3. The rotary drum filtering type oil-gas separator according to claim 1, wherein: the bottom end of the central shaft (10) is provided with axial flow fan blades (18).

4. The rotary drum filtering type oil-gas separator according to claim 1, wherein: the lower surface of the air inlet wheel disc (90) is subjected to rough treatment.

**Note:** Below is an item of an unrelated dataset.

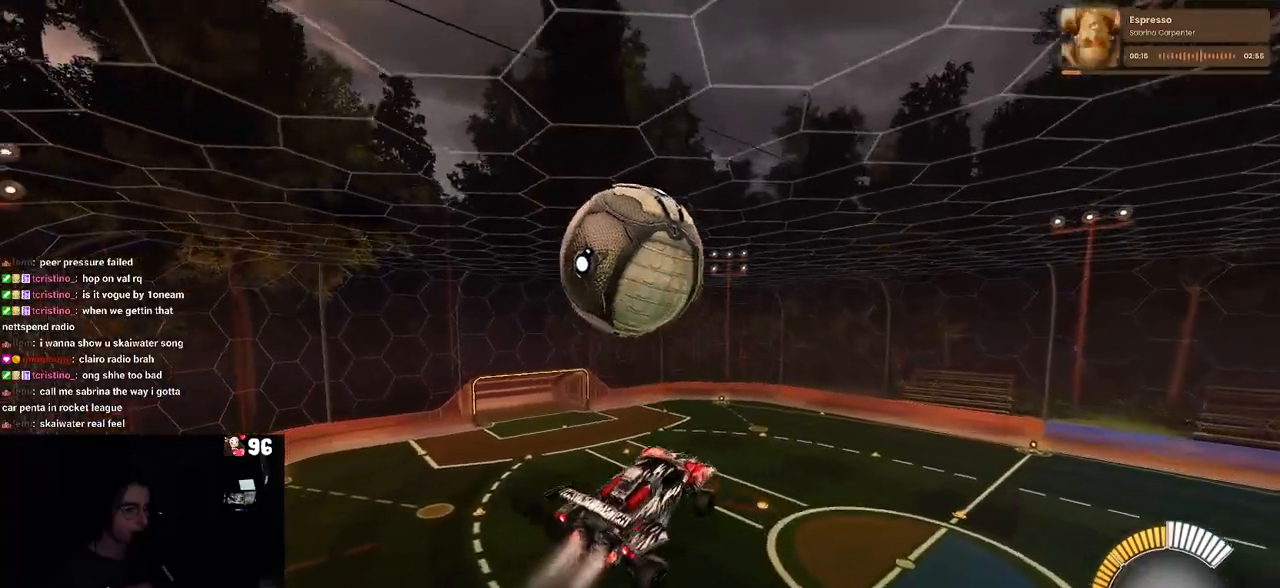
{"buttons": ["R1", "R2"], "left_stick": "down", "right_stick": "center", "events": [[50, "left_stick", "up-left"], [83, "R1", "up"], [150, "CROSS", "down"], [233, "CROSS", "up"], [233, "left_stick", "down"], [500, "R1", "down"]]}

5. The rotary drum filtering type oil-gas separator according to claim 1, wherein: the oil sweeping fan blade (80) is uniformly and densely distributed with a plurality of fine micropores (19), and the windward surface of the oil sweeping fan blade (80) is attached with lipophilic filter cloth.

6. The cyclone drum filter type oil-gas separator according to claim 1, wherein: the second partition plate (5) is provided with an oil drain port (22) and an oil guide groove (23).

7. The rotary drum filtering type oil-gas separator according to claim 1, wherein: fixing grooves (16) are formed in the upper fixing plate (71) and the lower fixing plate (72) respectively, and the rotary cylinder (700) is installed in the fixing grooves (16).

8. The rotary drum filtering type oil-gas separator according to claim 1, wherein: a notch (710) is formed in the upper fixing plate (71), a connecting hole (711) is formed in the bottom of the notch (710), the inner diameter of the connecting hole (711) is the same as the outer diameter of the filter element (60), filter cloth (24) is arranged in the notch (710), and the lower end of the filter element (60) is arranged in the connecting hole (711).

9. The rotary drum filtering type oil-gas separator according to claim 1, wherein: the first partition plate (4) is provided with an oil groove (20) and an oil leakage hole (21).

10. The rotary drum filtering type oil-gas separator according to claim 1, wherein: and centrifugal fan blades (17) are arranged on the upper wheel disc (12).